Life

Tropical forest found preserved in amber gives insight into life 1.5 million years ago - and for the future too

Credit: Fotolia
Credit: Fotolia

An international team of scientists has discovered how rainforests may have looked 1.5 million years ago - and how they may look in the future - through analysis of perfectly preserved plant and animal fossils from Zhangpu, China.

The researchers spent 10 years researching samples collected from a site known as Zhangpu biota in China's Fujian Province where 25,000 samples containing amber fossils and 5,000 plant fossils were found. 

Refeering to the place a ‘postcard from the past’, team member Professor Jacek Szwedo from the Laboratory of Evolutionary Entomology and the Museum of Amber Inclusions at the University of Gdańsk said the Zhangpu fauna from the Middle Miocene was the richest tropical rainforest biota ever discovered. 

He added that it shows the unique diversity of rainforest species from 14.7 million years ago and reflect the species composition of organisms that once inhabited the area.

The researchers led by Professors Bo Wang and Gongle Shi from the Nanjing Institute of Geology and Palaeontology of the Chinese Academy of Sciences found fruits of dioecious and leguminous plants and leaves of nearly 80 different deciduous trees. 

This suggests that tropical seasonal rainforests used to extend further north than they do today. It is also a hint of what the plant world could potentially look like if the climate warms up.

They also found fossils belonging to bryophytes, flowering plants, as well as fungi, arthropods, snails, insects, and even feathers hidden in amber. 

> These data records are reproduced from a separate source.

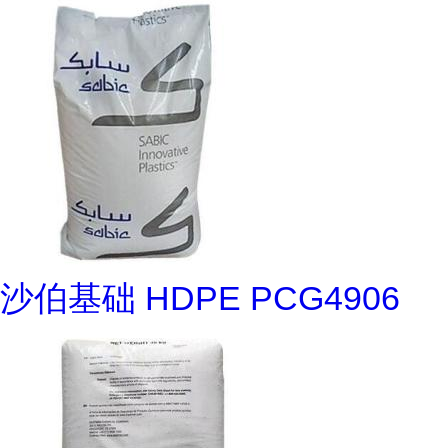
沙伯基础 HDPE PCG4906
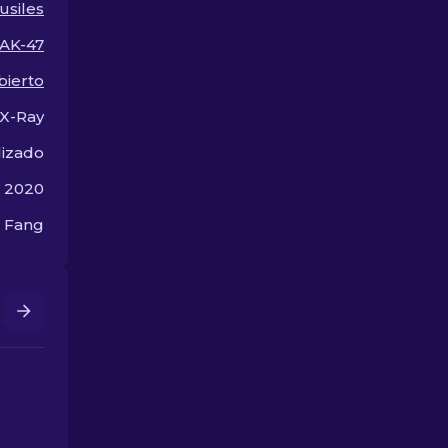
usiles
entre las mejores skins
para AK-47 e
de AK-47 en CS2.
$10, perfecta
AK-47
actualizar tu
fuego.
bierto
X-Ray
lizado
e 2020
 Fang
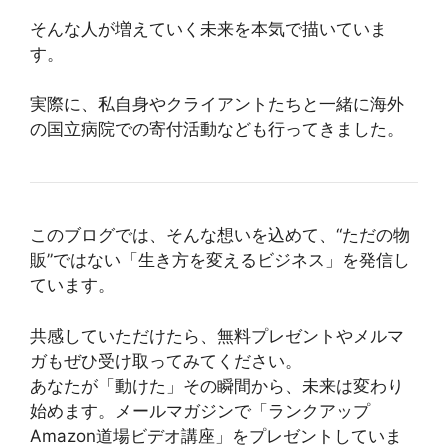
そんな人が増えていく未来を本気で描いていま
す。
実際に、私自身やクライアントたちと一緒に海外
の国立病院での寄付活動なども行ってきました。
このブログでは、そんな想いを込めて、“ただの物
販”ではない「生き方を変えるビジネス」を発信し
ています。
共感していただけたら、無料プレゼントやメルマ
ガもぜひ受け取ってみてください。
あなたが「動けた」その瞬間から、未来は変わり
始めます。メールマガジンで「ランクアップ
Amazon道場ビデオ講座」をプレゼントしていま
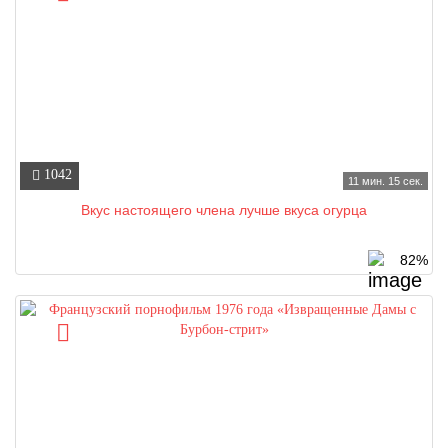
1042
11 мин. 15 сек.
Вкус настоящего члена лучше вкуса огурца
82%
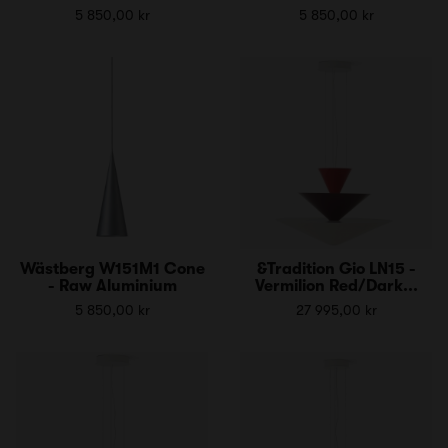
5 850,00 kr
5 850,00 kr
Wästberg W151M1 Cone
&Tradition Gio LN15 -
- Raw Aluminium
Vermilion Red/Dark...
5 850,00 kr
27 995,00 kr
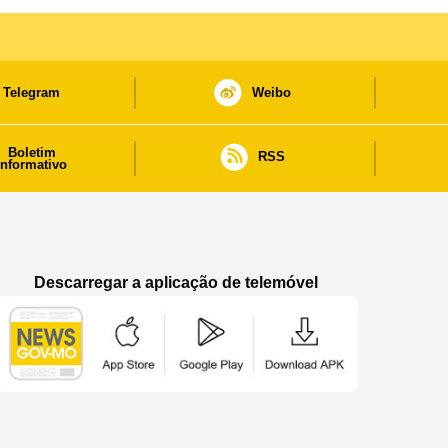
Telegram
Weibo
Boletim
RSS
informativo
Descarregar a aplicação de telemóvel
Aplicação de telemóvel “Notícias do Governo
Aplicação de telemóvel “Notícia
Aplicação de telem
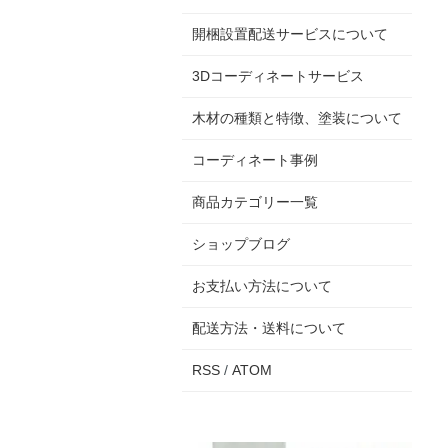
開梱設置配送サービスについて
3Dコーディネートサービス
木材の種類と特徴、塗装について
コーディネート事例
商品カテゴリー一覧
ショップブログ
お支払い方法について
配送方法・送料について
RSS
/
ATOM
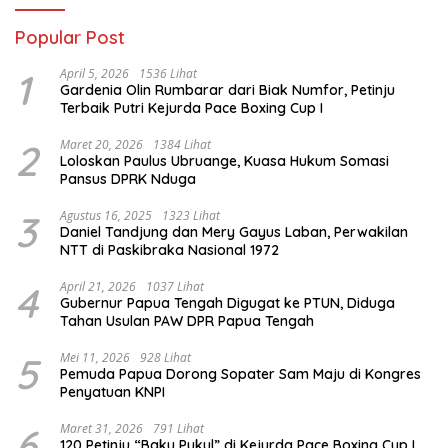
Popular Post
1
April 5, 2026
1536 Lihat
Gardenia Olin Rumbarar dari Biak Numfor, Petinju
Terbaik Putri Kejurda Pace Boxing Cup I
2
Maret 20, 2026
1384 Lihat
Loloskan Paulus Ubruange, Kuasa Hukum Somasi
Pansus DPRK Nduga
3
Agustus 16, 2025
1323 Lihat
Daniel Tandjung dan Mery Gayus Laban, Perwakilan
NTT di Paskibraka Nasional 1972
4
April 21, 2026
1037 Lihat
Gubernur Papua Tengah Digugat ke PTUN, Diduga
Tahan Usulan PAW DPR Papua Tengah
5
Mei 11, 2026
928 Lihat
Pemuda Papua Dorong Sopater Sam Maju di Kongres
Penyatuan KNPI
6
Maret 31, 2026
791 Lihat
120 Petinju “Baku Pukul” di Kejurda Pace Boxing Cup I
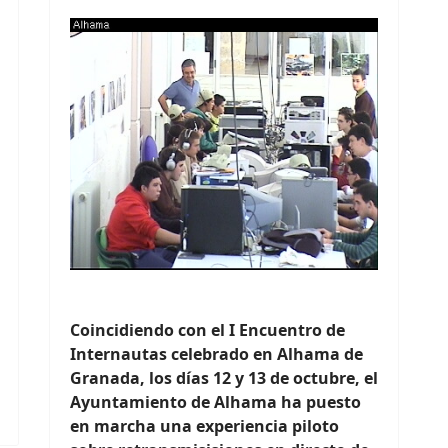
Coincidiendo con el I Encuentro de
Internautas celebrado en Alhama de
Granada, los días 12 y 13 de octubre, el
Ayuntamiento de Alhama ha puesto
en marcha una experiencia piloto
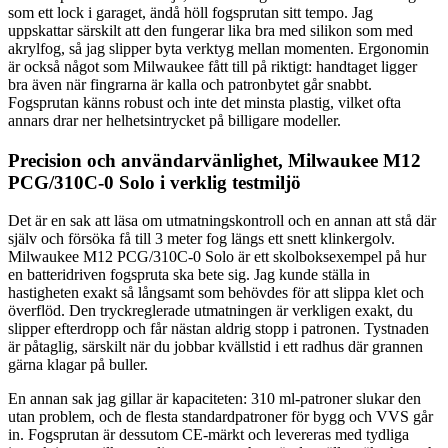
som ett lock i garaget, ändå höll fogsprutan sitt tempo. Jag
uppskattar särskilt att den fungerar lika bra med silikon som med
akrylfog, så jag slipper byta verktyg mellan momenten. Ergonomin
är också något som Milwaukee fått till på riktigt: handtaget ligger
bra även när fingrarna är kalla och patronbytet går snabbt.
Fogsprutan känns robust och inte det minsta plastig, vilket ofta
annars drar ner helhetsintrycket på billigare modeller.
Precision och användarvänlighet, Milwaukee M12
PCG/310C-0 Solo i verklig testmiljö
Det är en sak att läsa om utmatningskontroll och en annan att stå där
själv och försöka få till 3 meter fog längs ett snett klinkergolv.
Milwaukee M12 PCG/310C-0 Solo är ett skolboksexempel på hur
en batteridriven fogspruta ska bete sig. Jag kunde ställa in
hastigheten exakt så långsamt som behövdes för att slippa klet och
överflöd. Den tryckreglerade utmatningen är verkligen exakt, du
slipper efterdropp och får nästan aldrig stopp i patronen. Tystnaden
är påtaglig, särskilt när du jobbar kvällstid i ett radhus där grannen
gärna klagar på buller.
En annan sak jag gillar är kapaciteten: 310 ml-patroner slukar den
utan problem, och de flesta standardpatroner för bygg och VVS går
in. Fogsprutan är dessutom CE-märkt och levereras med tydliga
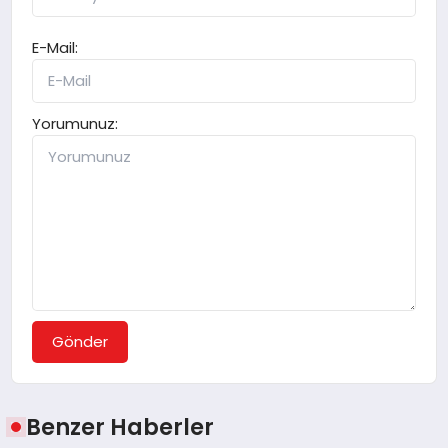
E-Mail:
Yorumunuz:
Gönder
Benzer Haberler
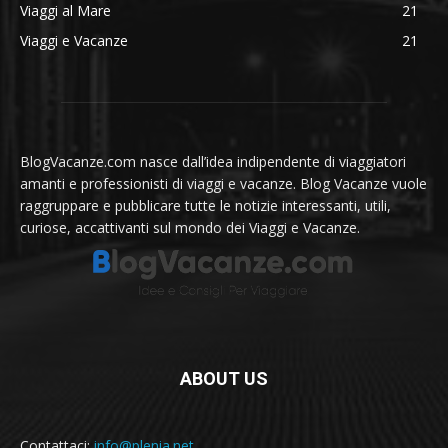
Viaggi al Mare
21
Viaggi e Vacanze
21
BlogVacanze.com nasce dall’idea indipendente di viaggiatori
amanti e professionisti di viaggi e vacanze. Blog Vacanze vuole
raggruppare e pubblicare tutte le notizie interessanti, utili,
curiose, accattivanti sul mondo dei Viaggi e Vacanze.
ABOUT US
Contattaci:
info@plenia.net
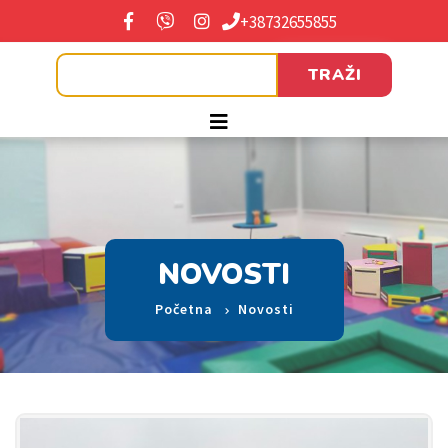
+38732655855
TRAŽI
NOVOSTI
Početna
Novosti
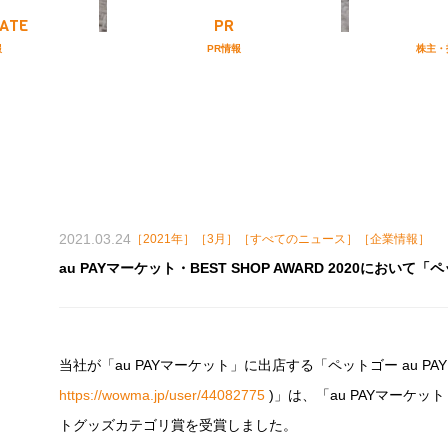
ATE
PR
報
PR情報
株主・
2021.03.24
［2021年］［3月］［すべてのニュース］［企業情報］
au PAYマーケット・BEST SHOP AWARD 2020にお
当社が「au PAYマーケット」に出店する「ペットゴー au PAYマ
https://wowma.jp/user/44082775
)」は、「au PAYマーケット・
トグッズカテゴリ賞を受賞しました。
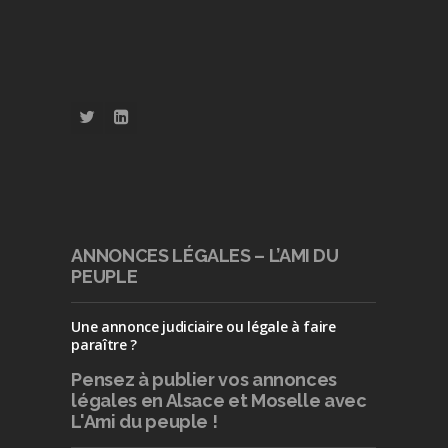
ANNONCES LÉGALES – L’AMI DU
PEUPLE
Une annonce judiciaire ou légale à faire
paraître ?
Pensez à publier
vos annonces
légales en Alsace et Moselle avec
L'Ami du peuple !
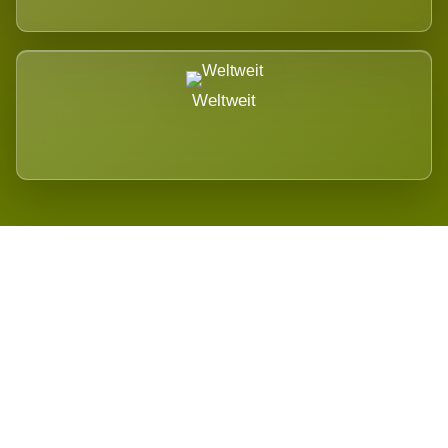
Weltweit
Wird es Auswirkungen geben?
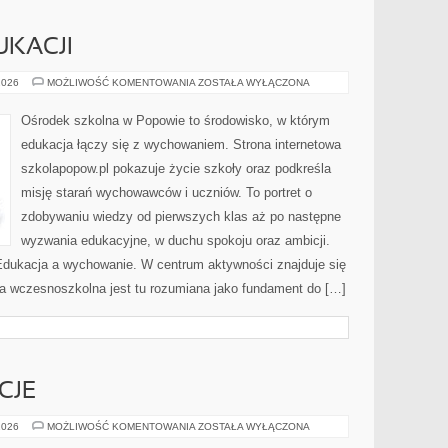
UKACJI
PRZYSZŁOŚĆ
2026
MOŻLIWOŚĆ KOMENTOWANIA
ZOSTAŁA WYŁĄCZONA
EDUKACJI
Ośrodek szkolna w Popowie to środowisko, w którym
edukacja łączy się z wychowaniem. Strona internetowa
szkolapopow.pl pokazuje życie szkoły oraz podkreśla
misję starań wychowawców i uczniów. To portret o
zdobywaniu wiedzy od pierwszych klas aż po następne
wyzwania edukacyjne, w duchu spokoju oraz ambicji.
 Edukacja a wychowanie. W centrum aktywności znajduje się
ja wczesnoszkolna jest tu rozumiana jako fundament do […]
CJE
PRAWO
2026
MOŻLIWOŚĆ KOMENTOWANIA
ZOSTAŁA WYŁĄCZONA
I
REGULACJE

In addition, they found many kinds of insects including ants, apids, green lacewings, stick insects, termites, and orthopterans, which are now restricted to tropical Southeast Asia and/or New Guinea. The finds suggest that Asian clusters of rainforest insects have been stable for at least 15 million years.

The study also enabled the researchers to draw conclusions about the previous climate of the region, suggesting there were more stable temperatures throughout the year, with warmer winters having a strong impact on marine and terrestrial life, favouring tropical plants and animals.